Taro & The Ke’anae Peninsula

Ke’anae farmers still produce a much sought after variety of poi (taro root pounded into a paste) favored by locals. It is an intensive type of farming in which stream water is diverted into flooded fields called “Loi.” Itʻs hard work so please respect these farms and do not trespass onto their property. Asking for permission is the best form of aloha you can practice.

From the legend of this Peninsula’s creation, we can learn much about the taro farming that has sustained generations of Hawaiians on this side of the island for centuries. Ancient Hawaiians cultivated many types of taro which was and still is the staple food of the Hawaiian culture. Every part of the plant is edible and taro is now known as a superfood for its rich assortment of nutrients.

In ancient times, taro played a much larger role than just a food source. This plant stood at the economic, political, and spiritual center of Hawaiian agricultural society. Taro grew to mythological status and is a large part of ancient Hawaiian’s creation story.

Ancient Hawaiian History of Ke’anae

Legend has it that a Maui chief ordered the building of Ke’anae peninsula into farmable land. Workers hauled, by hand, soil from the valley above to fill in the entire area.  Just imagine how long it may have taken and how many people were involved.

According to the book “Maui – A History,” author C.E. Speakman tells the story of Captain Cook’s short visit to Maui in 1778. Though he never landed on the island, his ships, the Discovery and the Resolution, spent 2 days off the coast of Kahului trading with the native Hawaiians. When he left, he sailed down the north coast and was approached near Ke’anae by a double-hulled canoe. Aboard the canoe was the then ruler of the big island of Hawai’i, Kalaniopu’u accompanied by his nephew Kamehameha. The young warrior chief Kamehameha spent the night on Cook’s ship off the coast of Ke’anae taking in all the new technologies he saw on board. A few weeks later they would meet again on the shores of Kanaka Bay on the big island. It is but one of the many stories you will learn on our road to Hana tour!

The Church That Survived A Tsunami

Ke’anae’s Old Stone Church, called “Ihi’ihio Iehowa o na Kaua” in Hawaiian, was built in 1856 and is the sole surviving building of the April 1st, 1946 killer tsunami which wiped out the entire village.
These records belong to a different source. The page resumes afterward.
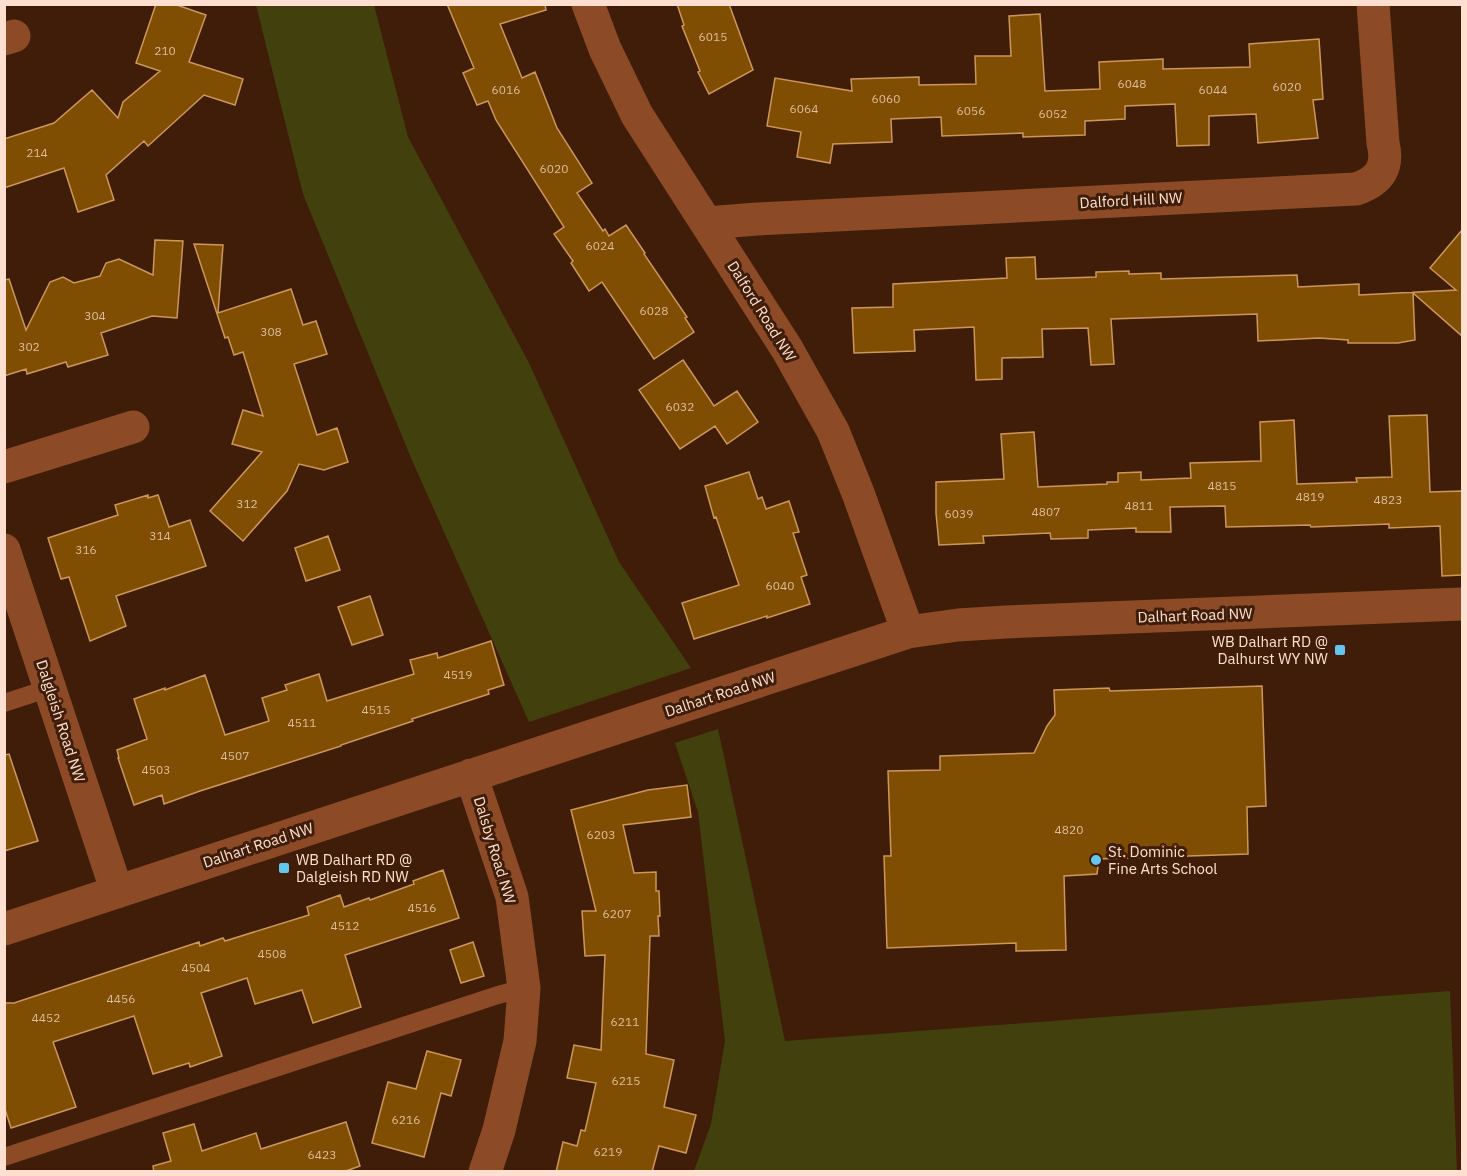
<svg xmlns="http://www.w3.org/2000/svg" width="1467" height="1176" viewBox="0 0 1467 1176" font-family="'IBM Plex Sans',sans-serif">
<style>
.green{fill:#42410e}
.building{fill:#7f4e03;stroke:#cd975a;stroke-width:1.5}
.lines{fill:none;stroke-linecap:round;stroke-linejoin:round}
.service{stroke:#8c4b26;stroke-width:18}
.minor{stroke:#8c4b26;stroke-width:33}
.poi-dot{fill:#64c5ee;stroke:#3f1d09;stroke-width:2}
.labels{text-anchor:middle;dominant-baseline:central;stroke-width:6;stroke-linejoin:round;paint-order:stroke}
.number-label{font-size:12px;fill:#dfbc9d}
.street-label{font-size:15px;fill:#ffe0d0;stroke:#3f1d09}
.poi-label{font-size:15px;fill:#ffe0d0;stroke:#3f1d09;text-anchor:start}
</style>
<rect width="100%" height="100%" fill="#3f1d09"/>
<path class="green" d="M 256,5 L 374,5 L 408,137 L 529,363 L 619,562 L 691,668 L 529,722 L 411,458 L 303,194 Z
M 718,729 L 785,1041 L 1450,991 L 1457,1171 L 694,1171 L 711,1124 L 725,1041 L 698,812 L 675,743 Z"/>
<path class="building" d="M 156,4 L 174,4 L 206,15 L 189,62 L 243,79 L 235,105 L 204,95 L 148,146 L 144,141 L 106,175 L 114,200 L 78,212 L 64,168 L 4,188 L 4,139 L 54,123 L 92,90 L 118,118 L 123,102 L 160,71 L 136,63 Z
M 447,4 L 545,4 L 546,10 L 500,24 L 522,78 L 535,72 L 557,128 L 592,183 L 577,193 L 603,231 L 605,229 L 609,236 L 626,225 L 645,253 L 644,254 L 687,317 L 685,318 L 694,332 L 654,359 L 602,282 L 589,291 L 571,263 L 573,261 L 554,234 L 564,227 L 496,120 L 488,101 L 477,105 L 463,73 L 474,68 Z
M 677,4 L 729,4 L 753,70 L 709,94 L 698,72 L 700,71 L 682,26 L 684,25 Z
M 1040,14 L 1045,91 L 1100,89 L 1099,62 L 1163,59 L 1163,69 L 1250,67 L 1249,44 L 1319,39 L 1323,99 L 1313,100 L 1318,138 L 1258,143 L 1256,114 L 1209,116 L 1209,145 L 1177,146 L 1175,104 L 1125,106 L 1125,119 L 1085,121 L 1085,135 L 1023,137 L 1023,133 L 942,136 L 941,117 L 891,119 L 892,142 L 833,144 L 830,163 L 797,157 L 801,132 L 767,126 L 775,78 L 852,91 L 851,79 L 919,77 L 919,85 L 976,84 L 975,56 L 1011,56 L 1009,16 Z
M 1462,230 L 1462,336 L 1413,293 L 1415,340 L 1398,343 L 1348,343 L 1348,340 L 1319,338 L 1258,341 L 1257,314 L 1111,319 L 1114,364 L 1091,365 L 1088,328 L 1042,329 L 1043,357 L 1002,358 L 1002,379 L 976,380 L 974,327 L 914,330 L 915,351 L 854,353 L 852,308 L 893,307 L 893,284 L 1007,278 L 1006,258 L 1035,257 L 1036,279 L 1096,277 L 1096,272 L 1129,271 L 1129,274 L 1161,273 L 1161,279 L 1297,275 L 1298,287 L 1359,284 L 1359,295 L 1456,290 L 1430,268 Z
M 155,240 L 183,241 L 177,318 L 152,316 L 101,333 L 108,355 L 68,367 L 66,362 L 27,374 L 26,369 L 4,376 L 4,280 L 9,279 L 26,330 L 50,282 L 63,277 L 74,283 L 100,276 L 106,263 L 119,259 L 153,275 Z
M 194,244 L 223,245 L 218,313 L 291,289 L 303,325 L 316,321 L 327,354 L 294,364 L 317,435 L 337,428 L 348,462 L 324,470 L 299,464 L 287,491 L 243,541 L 210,511 L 262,452 L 232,444 L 243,410 L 263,416 L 243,352 L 234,355 L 228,337 L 225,338 Z
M 683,360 L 714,406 L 737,391 L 758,422 L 727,444 L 715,426 L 680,449 L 639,390 Z
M 1427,415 L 1430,492 L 1462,491 L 1462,575 L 1442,576 L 1440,526 L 1389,528 L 1389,524 L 1311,527 L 1310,525 L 1226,527 L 1225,506 L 1170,507 L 1171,532 L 1136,532 L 1136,528 L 1088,530 L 1088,538 L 1051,539 L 1050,533 L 983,536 L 984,543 L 939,545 L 936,513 L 936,482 L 1004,479 L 1001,434 L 1034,432 L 1038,487 L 1107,484 L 1107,482 L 1118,482 L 1118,473 L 1141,472 L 1141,480 L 1191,478 L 1190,463 L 1261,461 L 1260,422 L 1294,420 L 1297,484 L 1357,482 L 1356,478 L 1392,477 L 1389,416 Z
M 749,472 L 758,499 L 762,497 L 766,509 L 789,501 L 799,532 L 793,533 L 807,575 L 801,577 L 810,604 L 767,618 L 767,616 L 694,639 L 682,603 L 739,585 L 716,517 L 714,518 L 705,486 Z
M 148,495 L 148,498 L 158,495 L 169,527 L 190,520 L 206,566 L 116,596 L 126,626 L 90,641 L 69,577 L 61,579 L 48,538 L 118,515 L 115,505 Z
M 328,536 L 340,570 L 306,581 L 295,548 Z
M 370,596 L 383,635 L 352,645 L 338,607 Z
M 491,641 L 504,685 L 488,690 L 489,694 L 412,719 L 413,721 L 341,745 L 341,746 L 200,791 L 164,804 L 162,795 L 134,805 L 118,758 L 119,758 L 117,750 L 147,739 L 134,699 L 165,688 L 165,690 L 205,675 L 225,735 L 269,721 L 262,698 L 287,690 L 285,685 L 319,674 L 327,701 L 414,674 L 410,660 L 437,653 L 438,658 Z
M 1262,686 L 1266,806 L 1247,807 L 1248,854 L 1099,859 L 1097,874 L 1064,876 L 1066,950 L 1016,951 L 1016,943 L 887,948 L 884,856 L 891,856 L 888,771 L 940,770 L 940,756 L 1034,753 L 1047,726 L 1055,715 L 1054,690 L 1109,688 L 1110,691 Z
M 9,754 L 38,841 L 4,851 L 4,755 Z
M 687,785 L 691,817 L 623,825 L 634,873 L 656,872 L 656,891 L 659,891 L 660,916 L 658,916 L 659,936 L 650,936 L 646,1054 L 674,1060 L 664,1107 L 696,1115 L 686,1153 L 659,1146 L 652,1172 L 556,1172 L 563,1142 L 577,1146 L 581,1130 L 585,1131 L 596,1083 L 567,1078 L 574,1045 L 601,1050 L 605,955 L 585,956 L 582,911 L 596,911 L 571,810 L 648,790 Z
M 443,870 L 459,918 L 345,955 L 361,1007 L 313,1023 L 302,990 L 255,1004 L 247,978 L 201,993 L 222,1056 L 190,1067 L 189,1063 L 153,1074 L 134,1016 L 53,1042 L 76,1107 L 11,1128 L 4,1106 L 4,1003 L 14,1003 L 199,942 L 200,946 L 223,938 L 225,941 L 309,915 L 307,907 L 340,895 L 344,907 L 369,898 L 370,900 L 414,884 L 413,881 Z
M 473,942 L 484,976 L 461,983 L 450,950 Z
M 427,1051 L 461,1060 L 451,1096 L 441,1093 L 424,1157 L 372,1143 L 388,1082 L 416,1089 Z
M 346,1122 L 360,1166 L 343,1172 L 154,1172 L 153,1166 L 171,1161 L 163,1133 L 194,1124 L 202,1151 L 256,1133 L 261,1149 Z"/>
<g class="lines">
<path class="service" d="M 4,703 L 50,688
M 4,1157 L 498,995 L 524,988"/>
<path class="minor" d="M 588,4 L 605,49 L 637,115 L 787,349 L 833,431 L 858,493 L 908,632
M 4,39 L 14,36
M 707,223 L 757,219 L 1356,189 C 1380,181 1389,167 1383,143 L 1373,4
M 4,467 L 133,427
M 4,550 L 117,892
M 471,775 L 512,897 L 524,988 L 520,1041 L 499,1130 L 485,1172
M 4,929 L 908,632 L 958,625 L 1006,622 L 1462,604"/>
</g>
<g class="poi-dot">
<rect x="1334" y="644" width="12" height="12" rx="3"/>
<circle cx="1096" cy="860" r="6"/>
<rect x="278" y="862" width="12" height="12" rx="3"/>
</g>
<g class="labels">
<g class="number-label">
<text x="713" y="36">6015</text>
<text x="165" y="50">210</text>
<text x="1132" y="83">6048</text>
<text x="1287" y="86">6020</text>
<text x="506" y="89">6016</text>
<text x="1213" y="89">6044</text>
<text x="886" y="98">6060</text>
<text x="804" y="108">6064</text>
<text x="971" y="110">6056</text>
<text x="1053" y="113">6052</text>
<text x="37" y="152">214</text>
<text x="554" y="168">6020</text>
<text x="600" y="245">6024</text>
<text x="654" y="310">6028</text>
<text x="95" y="315">304</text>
<text x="271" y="331">308</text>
<text x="29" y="346">302</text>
<text x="680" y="406">6032</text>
<text x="1222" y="485">4815</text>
<text x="1310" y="496">4819</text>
<text x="1388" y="499">4823</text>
<text x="247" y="503">312</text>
<text x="1139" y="505">4811</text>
<text x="1046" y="511">4807</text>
<text x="959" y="513">6039</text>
<text x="160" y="535">314</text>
<text x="86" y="549">316</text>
<text x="780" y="585">6040</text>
<text x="458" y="674">4519</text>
<text x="376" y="709">4515</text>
<text x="302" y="722">4511</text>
<text x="235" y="755">4507</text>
<text x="156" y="769">4503</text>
<text x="1069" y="829">4820</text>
<text x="601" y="834">6203</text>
<text x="422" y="907">4516</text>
<text x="617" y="913">6207</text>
<text x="345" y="925">4512</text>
<text x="272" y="953">4508</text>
<text x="196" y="967">4504</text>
<text x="121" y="998">4456</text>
<text x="46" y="1017">4452</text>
<text x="625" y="1021">6211</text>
<text x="626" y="1080">6215</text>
<text x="406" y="1119">6216</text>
<text x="608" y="1151">6219</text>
<text x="322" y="1154">6423</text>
</g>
<g class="street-label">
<text transform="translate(1131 200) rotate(-3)">Dalford Hill NW</text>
<text transform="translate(762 311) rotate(58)">Dalford Road NW</text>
<text transform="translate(1195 615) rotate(-2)">Dalhart Road NW</text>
<text transform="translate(720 694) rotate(-18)">Dalhart Road NW</text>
<text transform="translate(61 721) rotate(72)">Dalgleish Road NW</text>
<text transform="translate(258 845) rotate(-18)">Dalhart Road NW</text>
<text transform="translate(495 850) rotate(73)">Dalsby Road NW</text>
</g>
<g class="poi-label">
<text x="1328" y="641" text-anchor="end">WB Dalhart RD @<tspan x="1328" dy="17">Dalhurst WY NW</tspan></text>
<text x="1108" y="851">St. Dominic<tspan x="1108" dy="17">Fine Arts School</tspan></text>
<text x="296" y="859">WB Dalhart RD @<tspan x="296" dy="17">Dalgleish RD NW</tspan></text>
</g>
</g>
<rect width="1467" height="1176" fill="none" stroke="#ffe0d0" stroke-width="12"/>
</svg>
There was an 8.6 monster earthquake that originated in the Aleutian Islands chain off the coast of Alaska that caused a 100 ft. high devastating tsunami near the epicenter in the Aleutians, but had lost most of their energy and were maxed out at 35 feet by the time they hit the Ke’anae Peninsula.

The 12 meter waves hit Maui hard as they came ashore. Remember, it was 1946 and there wasn’t any such thing as a tsunami warning system in the Pacific at the time, leaving Hawaii completely vulnerable and blind to what was coming. Tragically, there were 20 children and 4 teachers pulled out to sea, a completely devastating loss for such a small village like Ke’anae.

The most positive outcome from this tragedy was the development and implementation of the Pacific Tsunami Warning Center which was, and still is, headquartered on Ewa Beach on Oahu, Hawaii.


Unsure of where you can go? Take a Road To Hana tour and your guide will keep you safe, informed, and entertained.


The peninsula is also home to some of the best banana bread on the island. Sandy’s banana bread has been featured in Bon Appetit magazine and this little stand sells close to 80 loaves a day! Sandy’s also has a tasty selection of sandwiches and other goodies enjoyed by the locals as well as visitors from around the world.